An AFP photographer saw medics and troops evacuating a wounded person by military helicopter from Safed's Ziv hospital.

Israeli army chief Herzi Halevi said after meeting commanders near the Lebanese border that Israel's "next campaign will be very much on the offensive, and we will use all the tools and all capabilities".

"We are intensifying the strikes all the time, and Hezbollah are paying an increasingly heavy price," he said in a statement.

Senior Hezbollah official Hashem Safieddine said Wednesday that "this aggression... will not go unanswered".

A day earlier, Hezbollah chief Hassan Nasrallah said that fire from southern Lebanon would end "when the attack on Gaza stops and there is a ceasefire" between the group's Palestinian allies Hamas and arch-foe Israel.

"If they (Israel) broaden the confrontation, we will do the same," Nasrallah warned.

Tens of thousands of people have been displaced on both sides of the border amid soaring regional tensions.

Fears have been growing of another full-blown conflict between Israel and Hezbollah, which last went to war in 2006.

'Diplomatic path'

The UN secretary-general's spokesman Stephane Dujarric warned "the recent escalation is dangerous indeed and should stop."

Peacekeepers from the United Nations mission in Lebanon had noticed "a concerning shift in the exchanges of fire between the Israeli armed forces and armed groups in Lebanon", he added.

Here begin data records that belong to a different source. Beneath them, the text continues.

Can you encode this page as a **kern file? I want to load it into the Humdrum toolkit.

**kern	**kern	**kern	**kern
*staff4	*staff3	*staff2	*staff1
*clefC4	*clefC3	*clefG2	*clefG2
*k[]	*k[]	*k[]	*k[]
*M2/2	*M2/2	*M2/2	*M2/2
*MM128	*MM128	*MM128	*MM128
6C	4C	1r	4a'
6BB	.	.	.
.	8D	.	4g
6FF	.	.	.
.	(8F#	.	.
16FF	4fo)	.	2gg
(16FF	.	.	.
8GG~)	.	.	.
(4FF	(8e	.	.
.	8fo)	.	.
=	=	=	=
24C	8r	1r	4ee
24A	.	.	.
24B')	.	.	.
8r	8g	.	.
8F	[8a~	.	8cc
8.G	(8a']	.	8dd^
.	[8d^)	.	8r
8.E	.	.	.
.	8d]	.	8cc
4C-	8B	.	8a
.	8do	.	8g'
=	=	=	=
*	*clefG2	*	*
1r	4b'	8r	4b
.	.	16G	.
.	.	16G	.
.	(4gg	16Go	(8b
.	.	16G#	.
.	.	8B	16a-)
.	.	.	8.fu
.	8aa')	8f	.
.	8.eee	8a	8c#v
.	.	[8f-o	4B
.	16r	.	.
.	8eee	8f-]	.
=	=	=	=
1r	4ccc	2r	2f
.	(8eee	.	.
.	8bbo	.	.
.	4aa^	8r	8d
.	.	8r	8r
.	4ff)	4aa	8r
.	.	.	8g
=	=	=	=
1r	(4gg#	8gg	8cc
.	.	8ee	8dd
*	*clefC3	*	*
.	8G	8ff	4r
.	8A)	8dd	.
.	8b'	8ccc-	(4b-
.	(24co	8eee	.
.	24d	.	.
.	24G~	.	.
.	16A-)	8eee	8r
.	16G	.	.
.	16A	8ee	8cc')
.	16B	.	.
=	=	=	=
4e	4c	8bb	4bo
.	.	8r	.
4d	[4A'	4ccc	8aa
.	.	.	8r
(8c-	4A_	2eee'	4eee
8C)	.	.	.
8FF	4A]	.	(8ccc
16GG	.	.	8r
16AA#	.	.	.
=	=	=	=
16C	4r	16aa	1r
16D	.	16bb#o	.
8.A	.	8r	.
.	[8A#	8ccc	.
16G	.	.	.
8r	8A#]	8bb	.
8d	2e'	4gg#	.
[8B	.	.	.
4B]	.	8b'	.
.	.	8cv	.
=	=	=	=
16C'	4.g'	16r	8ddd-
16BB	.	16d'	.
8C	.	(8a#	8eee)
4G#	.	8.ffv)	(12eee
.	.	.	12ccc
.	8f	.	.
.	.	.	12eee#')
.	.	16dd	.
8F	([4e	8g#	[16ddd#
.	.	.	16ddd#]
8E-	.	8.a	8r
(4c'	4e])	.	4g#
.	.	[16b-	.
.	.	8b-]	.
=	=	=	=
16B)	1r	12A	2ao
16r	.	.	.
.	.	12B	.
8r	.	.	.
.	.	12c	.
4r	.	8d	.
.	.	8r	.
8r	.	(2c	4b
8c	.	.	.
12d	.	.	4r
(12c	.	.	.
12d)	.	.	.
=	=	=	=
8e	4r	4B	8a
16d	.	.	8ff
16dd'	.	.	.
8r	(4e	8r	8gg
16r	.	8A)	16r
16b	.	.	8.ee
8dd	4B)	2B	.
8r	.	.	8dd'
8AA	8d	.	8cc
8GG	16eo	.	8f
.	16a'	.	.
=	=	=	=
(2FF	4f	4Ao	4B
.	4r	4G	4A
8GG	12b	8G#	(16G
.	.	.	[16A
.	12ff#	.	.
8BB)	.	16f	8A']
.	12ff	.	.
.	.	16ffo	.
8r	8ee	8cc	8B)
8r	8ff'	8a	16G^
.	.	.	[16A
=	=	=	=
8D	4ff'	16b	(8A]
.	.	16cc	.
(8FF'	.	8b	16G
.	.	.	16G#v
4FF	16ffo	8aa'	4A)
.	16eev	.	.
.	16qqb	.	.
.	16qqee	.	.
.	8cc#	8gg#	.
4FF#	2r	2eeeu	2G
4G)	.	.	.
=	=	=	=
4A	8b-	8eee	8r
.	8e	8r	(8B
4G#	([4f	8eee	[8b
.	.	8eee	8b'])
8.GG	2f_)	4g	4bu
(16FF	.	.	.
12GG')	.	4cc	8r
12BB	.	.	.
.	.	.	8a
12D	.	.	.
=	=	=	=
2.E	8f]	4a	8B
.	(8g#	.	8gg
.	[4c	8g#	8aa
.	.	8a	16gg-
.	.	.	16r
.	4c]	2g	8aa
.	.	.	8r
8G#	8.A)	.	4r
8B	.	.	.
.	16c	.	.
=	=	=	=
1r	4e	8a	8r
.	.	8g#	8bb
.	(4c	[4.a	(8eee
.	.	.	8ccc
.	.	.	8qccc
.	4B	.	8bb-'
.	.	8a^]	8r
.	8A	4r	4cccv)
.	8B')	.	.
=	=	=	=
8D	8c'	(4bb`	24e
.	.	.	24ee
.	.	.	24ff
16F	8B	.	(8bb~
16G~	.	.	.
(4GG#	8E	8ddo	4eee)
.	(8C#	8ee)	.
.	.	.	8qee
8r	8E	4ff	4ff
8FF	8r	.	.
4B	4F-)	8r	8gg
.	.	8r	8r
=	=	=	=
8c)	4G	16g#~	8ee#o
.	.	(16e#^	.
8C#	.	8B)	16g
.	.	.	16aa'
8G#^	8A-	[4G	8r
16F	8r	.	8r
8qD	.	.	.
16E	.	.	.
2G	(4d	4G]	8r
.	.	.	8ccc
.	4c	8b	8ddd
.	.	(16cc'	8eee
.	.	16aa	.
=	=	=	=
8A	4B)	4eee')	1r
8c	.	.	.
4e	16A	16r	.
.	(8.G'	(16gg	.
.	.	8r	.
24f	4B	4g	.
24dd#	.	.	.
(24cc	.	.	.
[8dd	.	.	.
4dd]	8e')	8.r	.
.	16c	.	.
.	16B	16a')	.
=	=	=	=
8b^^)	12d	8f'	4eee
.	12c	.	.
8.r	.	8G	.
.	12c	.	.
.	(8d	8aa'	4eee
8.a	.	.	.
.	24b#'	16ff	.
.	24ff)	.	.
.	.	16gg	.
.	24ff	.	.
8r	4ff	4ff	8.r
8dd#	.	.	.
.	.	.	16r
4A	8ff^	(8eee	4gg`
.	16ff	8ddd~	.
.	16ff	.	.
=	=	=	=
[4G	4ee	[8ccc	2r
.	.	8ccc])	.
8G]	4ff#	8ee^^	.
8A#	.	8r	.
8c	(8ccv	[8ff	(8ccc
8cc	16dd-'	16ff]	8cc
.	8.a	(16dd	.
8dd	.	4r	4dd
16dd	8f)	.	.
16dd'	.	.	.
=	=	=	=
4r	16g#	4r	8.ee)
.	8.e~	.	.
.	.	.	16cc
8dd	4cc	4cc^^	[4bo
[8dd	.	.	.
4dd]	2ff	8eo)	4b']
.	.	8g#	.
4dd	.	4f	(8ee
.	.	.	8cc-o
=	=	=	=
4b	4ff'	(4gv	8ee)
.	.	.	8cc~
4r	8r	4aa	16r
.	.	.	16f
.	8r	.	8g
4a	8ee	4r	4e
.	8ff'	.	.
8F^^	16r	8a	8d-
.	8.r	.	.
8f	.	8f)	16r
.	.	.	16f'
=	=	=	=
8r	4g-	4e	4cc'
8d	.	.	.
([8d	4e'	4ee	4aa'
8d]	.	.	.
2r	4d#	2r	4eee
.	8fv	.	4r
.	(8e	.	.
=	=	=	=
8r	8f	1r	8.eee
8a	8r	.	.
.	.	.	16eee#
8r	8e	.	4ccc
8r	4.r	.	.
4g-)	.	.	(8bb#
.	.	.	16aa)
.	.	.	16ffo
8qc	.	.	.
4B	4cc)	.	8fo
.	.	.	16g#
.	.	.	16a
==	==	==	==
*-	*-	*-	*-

The attacks included the "targeting of areas far from the Blue Line", he said, referring to the withdrawal line demarcated by the UN in 2000 after Israeli troops pulled out of southern Lebanon.

State Department spokesman Matthew Miller said Washington would continue to push for a "diplomatic path" to resolve the cross-border tensions.

"One of our primary objectives from the outset of this conflict is to see that it not be widened," he added.

US National Security Advisor Jake Sullivan said that "Hezbollah has been firing deeper and deeper into Israel," adding that the threat from the Iran-backed group had become "acute".

The cross-border violence has killed at least 248 people on the Lebanese side, most of them Hezbollah fighters but also including 33 civilians, according to an AFP tally.

On the Israeli side, 10 soldiers and six civilians have been killed, according to the Israeli army.